▶ **Exercise description**
Render the lines from the one containing "common name: Tree tobacco" through the end of the entries as a JSON list of strings, one string per line, omitting blank lines.

─── Supplied records ───

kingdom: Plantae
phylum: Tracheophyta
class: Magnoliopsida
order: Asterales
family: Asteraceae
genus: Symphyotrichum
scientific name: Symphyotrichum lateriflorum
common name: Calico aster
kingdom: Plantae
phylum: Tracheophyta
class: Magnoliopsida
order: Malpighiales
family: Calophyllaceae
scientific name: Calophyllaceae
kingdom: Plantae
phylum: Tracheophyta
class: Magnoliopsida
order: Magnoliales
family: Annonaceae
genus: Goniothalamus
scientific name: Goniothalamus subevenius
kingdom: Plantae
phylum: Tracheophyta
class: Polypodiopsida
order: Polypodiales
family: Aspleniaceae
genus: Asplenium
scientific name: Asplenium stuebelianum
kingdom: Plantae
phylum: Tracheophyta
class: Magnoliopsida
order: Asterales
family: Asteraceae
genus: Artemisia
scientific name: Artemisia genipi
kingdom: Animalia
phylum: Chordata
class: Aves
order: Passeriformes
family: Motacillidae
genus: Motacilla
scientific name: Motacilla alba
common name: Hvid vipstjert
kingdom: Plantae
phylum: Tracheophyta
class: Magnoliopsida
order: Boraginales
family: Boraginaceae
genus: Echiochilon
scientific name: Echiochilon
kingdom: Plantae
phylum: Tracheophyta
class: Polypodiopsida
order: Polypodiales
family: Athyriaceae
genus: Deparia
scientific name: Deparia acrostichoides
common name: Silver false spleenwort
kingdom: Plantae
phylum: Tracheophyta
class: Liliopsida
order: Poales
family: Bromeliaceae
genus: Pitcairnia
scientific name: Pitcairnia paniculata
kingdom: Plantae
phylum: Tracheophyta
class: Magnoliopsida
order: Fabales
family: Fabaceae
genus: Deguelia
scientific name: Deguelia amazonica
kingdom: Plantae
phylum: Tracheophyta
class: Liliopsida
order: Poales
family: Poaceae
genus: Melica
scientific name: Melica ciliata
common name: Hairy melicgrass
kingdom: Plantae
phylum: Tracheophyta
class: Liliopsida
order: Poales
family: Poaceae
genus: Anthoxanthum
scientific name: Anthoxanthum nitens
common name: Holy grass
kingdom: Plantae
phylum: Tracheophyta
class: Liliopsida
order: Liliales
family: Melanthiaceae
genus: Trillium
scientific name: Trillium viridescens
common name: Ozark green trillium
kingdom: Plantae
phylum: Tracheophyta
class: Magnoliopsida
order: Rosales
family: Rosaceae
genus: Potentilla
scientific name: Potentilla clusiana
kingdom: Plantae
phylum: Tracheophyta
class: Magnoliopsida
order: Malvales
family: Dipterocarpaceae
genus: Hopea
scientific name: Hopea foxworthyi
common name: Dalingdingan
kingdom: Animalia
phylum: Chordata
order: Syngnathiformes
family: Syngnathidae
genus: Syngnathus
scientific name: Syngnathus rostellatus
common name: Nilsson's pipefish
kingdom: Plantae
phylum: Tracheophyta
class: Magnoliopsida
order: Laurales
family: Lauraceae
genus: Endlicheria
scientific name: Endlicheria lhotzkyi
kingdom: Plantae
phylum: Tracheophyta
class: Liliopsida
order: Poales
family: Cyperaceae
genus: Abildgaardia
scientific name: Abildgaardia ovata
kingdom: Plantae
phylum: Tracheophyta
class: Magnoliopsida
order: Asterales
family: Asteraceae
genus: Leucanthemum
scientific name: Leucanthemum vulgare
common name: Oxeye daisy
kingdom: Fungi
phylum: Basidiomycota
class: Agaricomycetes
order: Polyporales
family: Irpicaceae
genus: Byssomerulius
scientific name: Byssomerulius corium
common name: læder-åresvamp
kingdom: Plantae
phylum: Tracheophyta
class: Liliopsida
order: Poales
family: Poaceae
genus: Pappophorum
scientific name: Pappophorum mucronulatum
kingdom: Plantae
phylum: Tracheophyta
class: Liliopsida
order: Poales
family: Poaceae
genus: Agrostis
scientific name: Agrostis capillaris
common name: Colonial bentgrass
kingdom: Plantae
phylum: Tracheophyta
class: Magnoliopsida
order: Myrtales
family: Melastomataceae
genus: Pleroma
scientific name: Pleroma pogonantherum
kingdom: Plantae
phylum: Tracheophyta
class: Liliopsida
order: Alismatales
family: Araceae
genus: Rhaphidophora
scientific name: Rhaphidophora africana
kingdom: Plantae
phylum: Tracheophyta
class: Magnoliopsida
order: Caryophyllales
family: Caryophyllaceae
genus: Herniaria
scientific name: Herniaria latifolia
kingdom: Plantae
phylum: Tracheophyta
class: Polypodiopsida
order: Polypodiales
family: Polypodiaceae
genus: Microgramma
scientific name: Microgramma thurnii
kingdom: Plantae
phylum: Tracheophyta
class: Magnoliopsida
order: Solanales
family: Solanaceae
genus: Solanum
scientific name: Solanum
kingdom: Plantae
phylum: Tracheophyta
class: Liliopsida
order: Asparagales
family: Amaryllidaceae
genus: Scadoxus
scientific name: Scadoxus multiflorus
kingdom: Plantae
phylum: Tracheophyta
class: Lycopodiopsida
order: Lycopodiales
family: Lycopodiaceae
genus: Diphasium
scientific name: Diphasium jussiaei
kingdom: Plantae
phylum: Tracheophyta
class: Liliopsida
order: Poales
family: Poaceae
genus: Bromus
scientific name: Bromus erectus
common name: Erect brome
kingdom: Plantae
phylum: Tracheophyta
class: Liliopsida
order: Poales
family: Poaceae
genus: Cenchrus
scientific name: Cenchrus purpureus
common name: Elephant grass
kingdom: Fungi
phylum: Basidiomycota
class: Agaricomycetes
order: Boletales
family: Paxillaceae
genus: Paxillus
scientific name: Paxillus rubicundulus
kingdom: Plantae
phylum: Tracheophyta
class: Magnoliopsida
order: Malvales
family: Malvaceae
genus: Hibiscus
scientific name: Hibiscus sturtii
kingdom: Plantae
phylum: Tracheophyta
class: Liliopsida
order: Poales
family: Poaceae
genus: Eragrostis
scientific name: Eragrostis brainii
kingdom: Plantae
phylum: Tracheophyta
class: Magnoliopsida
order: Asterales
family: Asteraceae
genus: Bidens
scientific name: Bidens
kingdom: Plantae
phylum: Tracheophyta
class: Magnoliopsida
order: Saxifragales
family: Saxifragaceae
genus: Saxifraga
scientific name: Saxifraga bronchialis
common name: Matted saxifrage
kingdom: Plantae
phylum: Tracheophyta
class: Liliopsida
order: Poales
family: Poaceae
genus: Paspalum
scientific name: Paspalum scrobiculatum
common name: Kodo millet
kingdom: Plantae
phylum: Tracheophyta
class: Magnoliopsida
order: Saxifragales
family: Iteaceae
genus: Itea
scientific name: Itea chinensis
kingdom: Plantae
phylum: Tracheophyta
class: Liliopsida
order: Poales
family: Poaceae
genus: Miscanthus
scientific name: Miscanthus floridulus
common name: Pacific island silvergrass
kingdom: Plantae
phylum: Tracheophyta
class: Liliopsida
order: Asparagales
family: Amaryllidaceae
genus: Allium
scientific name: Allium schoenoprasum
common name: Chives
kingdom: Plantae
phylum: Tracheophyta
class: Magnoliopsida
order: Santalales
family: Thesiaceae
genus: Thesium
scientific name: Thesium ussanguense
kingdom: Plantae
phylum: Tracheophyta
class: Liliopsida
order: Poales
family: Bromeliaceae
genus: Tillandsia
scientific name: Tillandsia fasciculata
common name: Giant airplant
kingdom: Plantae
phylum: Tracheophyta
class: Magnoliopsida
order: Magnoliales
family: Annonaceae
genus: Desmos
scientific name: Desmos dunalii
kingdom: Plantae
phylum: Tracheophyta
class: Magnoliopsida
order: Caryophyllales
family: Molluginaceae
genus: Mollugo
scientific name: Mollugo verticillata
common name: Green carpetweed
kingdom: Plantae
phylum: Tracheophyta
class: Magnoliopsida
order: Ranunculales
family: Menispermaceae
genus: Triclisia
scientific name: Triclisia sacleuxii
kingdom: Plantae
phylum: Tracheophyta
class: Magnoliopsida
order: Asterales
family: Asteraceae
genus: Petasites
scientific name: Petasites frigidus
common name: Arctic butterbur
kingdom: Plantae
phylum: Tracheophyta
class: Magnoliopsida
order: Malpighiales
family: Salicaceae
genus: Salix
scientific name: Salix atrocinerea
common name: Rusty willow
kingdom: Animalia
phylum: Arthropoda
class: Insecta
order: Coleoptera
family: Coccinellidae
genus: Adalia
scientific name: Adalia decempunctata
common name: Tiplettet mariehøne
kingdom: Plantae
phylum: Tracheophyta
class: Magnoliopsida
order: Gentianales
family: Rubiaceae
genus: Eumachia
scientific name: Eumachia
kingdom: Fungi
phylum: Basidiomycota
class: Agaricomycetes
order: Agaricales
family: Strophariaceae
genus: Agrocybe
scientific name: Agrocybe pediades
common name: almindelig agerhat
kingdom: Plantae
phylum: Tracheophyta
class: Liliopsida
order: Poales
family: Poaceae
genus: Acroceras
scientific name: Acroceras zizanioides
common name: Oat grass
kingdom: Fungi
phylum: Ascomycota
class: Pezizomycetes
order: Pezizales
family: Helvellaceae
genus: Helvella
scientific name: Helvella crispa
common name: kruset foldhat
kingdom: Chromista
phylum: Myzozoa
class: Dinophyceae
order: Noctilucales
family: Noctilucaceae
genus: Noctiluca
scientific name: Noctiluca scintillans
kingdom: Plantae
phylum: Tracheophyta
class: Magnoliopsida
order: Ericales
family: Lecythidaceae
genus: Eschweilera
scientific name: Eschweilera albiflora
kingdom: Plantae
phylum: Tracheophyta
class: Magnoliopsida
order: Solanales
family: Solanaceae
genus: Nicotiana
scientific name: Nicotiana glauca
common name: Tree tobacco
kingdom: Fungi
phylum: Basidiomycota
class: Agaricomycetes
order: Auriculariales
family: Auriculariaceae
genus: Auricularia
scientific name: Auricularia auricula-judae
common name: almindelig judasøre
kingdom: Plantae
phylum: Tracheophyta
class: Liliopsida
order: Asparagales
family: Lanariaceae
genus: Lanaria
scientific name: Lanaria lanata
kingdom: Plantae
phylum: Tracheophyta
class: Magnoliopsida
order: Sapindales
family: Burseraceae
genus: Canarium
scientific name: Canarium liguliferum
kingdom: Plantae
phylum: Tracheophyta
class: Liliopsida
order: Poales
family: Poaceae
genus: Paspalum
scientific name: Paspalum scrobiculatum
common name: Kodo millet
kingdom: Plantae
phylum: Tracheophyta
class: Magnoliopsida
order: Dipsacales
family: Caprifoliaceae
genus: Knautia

───

▶ **Solution for this exercise**
[
  "common name: Tree tobacco",
  "kingdom: Fungi",
  "phylum: Basidiomycota",
  "class: Agaricomycetes",
  "order: Auriculariales",
  "family: Auriculariaceae",
  "genus: Auricularia",
  "scientific name: Auricularia auricula-judae",
  "common name: almindelig judasøre",
  "kingdom: Plantae",
  "phylum: Tracheophyta",
  "class: Liliopsida",
  "order: Asparagales",
  "family: Lanariaceae",
  "genus: Lanaria",
  "scientific name: Lanaria lanata",
  "kingdom: Plantae",
  "phylum: Tracheophyta",
  "class: Magnoliopsida",
  "order: Sapindales",
  "family: Burseraceae",
  "genus: Canarium",
  "scientific name: Canarium liguliferum",
  "kingdom: Plantae",
  "phylum: Tracheophyta",
  "class: Liliopsida",
  "order: Poales",
  "family: Poaceae",
  "genus: Paspalum",
  "scientific name: Paspalum scrobiculatum",
  "common name: Kodo millet",
  "kingdom: Plantae",
  "phylum: Tracheophyta",
  "class: Magnoliopsida",
  "order: Dipsacales",
  "family: Caprifoliaceae",
  "genus: Knautia"
]